Platz 2 (1) Bayern München

Bilanz: 42-6-6
Champions League: Aus im Halbfinale gegen Real Madrid
Bundesliga: Meister
DFB-Pokal: Finale gegen Borussia Dortmund

Die vorschnell als „beste Mannschaft der Welt“ ausgerufenen Münchner mussten nach acht Monaten Fußball nahe der Perfektion einige Rückschläge einstecken und sehen sich nun typischerweise dem anderen Extrem der zuvor übertriebenen Jubelhymnen gegenüber: Auf einmal wird alles in Frage gestellt. Die Glas-halb-voll-Sichtweise lautet dabei: Das Double ist immer noch auf Kurs, in der Champions League, die seit 25 Jahren kein Club mehr verteidigen konnte, ist man halt an Real Madrid im Halbfinale gescheitert. Eine sehr gute Saison kann es immer noch werden. Die Glas-halb-leer-Perspektive sagt dagegen: Gegen Real Madrid gab es kein knappes Aus, sondern die höchste Heimniederlage der Vereinsgeschichte. Danach kann man nicht einfach zur Tagesordnung übergehen. Beide Sichtweisen haben ihre Berechtigung. Vorerst ist es natürlich angezeigt, Real Madrid über den Münchnern zu platzieren, da die noch das Treble holen können und im direkten Duell das Kräfteverhältnis überdeutlich gemacht haben.

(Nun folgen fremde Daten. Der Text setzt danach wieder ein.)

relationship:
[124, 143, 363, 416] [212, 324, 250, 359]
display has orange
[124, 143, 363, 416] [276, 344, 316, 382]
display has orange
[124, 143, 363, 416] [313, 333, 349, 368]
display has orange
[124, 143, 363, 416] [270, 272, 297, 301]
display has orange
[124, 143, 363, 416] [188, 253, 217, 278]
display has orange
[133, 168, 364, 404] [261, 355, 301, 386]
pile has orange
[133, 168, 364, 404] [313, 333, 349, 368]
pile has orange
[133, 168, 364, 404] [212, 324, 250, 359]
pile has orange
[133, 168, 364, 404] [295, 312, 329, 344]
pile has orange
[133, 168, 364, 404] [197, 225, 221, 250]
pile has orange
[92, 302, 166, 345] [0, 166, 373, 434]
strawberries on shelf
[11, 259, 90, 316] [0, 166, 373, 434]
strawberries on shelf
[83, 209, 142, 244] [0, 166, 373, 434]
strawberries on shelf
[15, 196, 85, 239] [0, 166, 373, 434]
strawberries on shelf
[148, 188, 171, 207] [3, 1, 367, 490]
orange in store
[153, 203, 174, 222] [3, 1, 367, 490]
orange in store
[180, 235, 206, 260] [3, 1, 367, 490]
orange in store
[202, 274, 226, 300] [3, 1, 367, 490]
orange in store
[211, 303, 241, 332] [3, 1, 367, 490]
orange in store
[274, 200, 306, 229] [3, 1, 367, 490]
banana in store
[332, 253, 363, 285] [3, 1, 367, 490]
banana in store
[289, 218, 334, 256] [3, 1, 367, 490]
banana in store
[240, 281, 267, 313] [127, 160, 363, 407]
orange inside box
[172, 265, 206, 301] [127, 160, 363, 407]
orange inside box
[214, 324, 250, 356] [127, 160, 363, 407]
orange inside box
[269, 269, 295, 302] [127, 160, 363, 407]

Weiter nach unten könnte Bayern aber im Saisonabschlussranking noch rutschen, wenn etwa Atlético die Champions League gewinnen sollte und/oder Bayern das Pokalfinale gegen Dortmund verlöre. Schaun mer mal.

Platz 1 (3) Real Madrid

Bilanz: 44-8-5
Champions League: Finale gegen Atlético
La Liga: Dritter
Copa del Rey: Gewinner

Anfang Mai noch von drei auf eins springen: Hat unsere vorherige Rangliste nicht gestimmt? Im Nachhinein natürlich nicht. Aber vor vier Wochen hatte Madrid gegen Barcelona gerade den Clásico verloren und lag in der Liga hinter den beiden Erzrivalen. Seither gewann Carlo Ancelotti schon mal den Pokal im Clásico-Finale und schaltete mit Bayern München den schwerstdenkbaren Gegner in Europa aus, und das nicht knapp und glücklich, sondern mit berauschender Leistung und perfekter Taktik. Auch, wenn zwei Unentschieden innerhalb von nur vier Tagen in der Liga die Chance, im spanischen Titelrennen alles selbst in die Hand zu nehmen, genommen haben und der Meistertitel inzwischen schon fast eine Überraschung wäre, hat Madrid immer noch den besten Punkteschnitt aller europäischen Mannschaften (fast 2,5), und auch der zehnte Champions League-Titel in Kombination mit dem Copa del Rey-Sieg wäre ein gutes Argument für Platz eins. Ändern könnte an dieser Einstufung logischerweise eine Finalniederlage in Lissabon.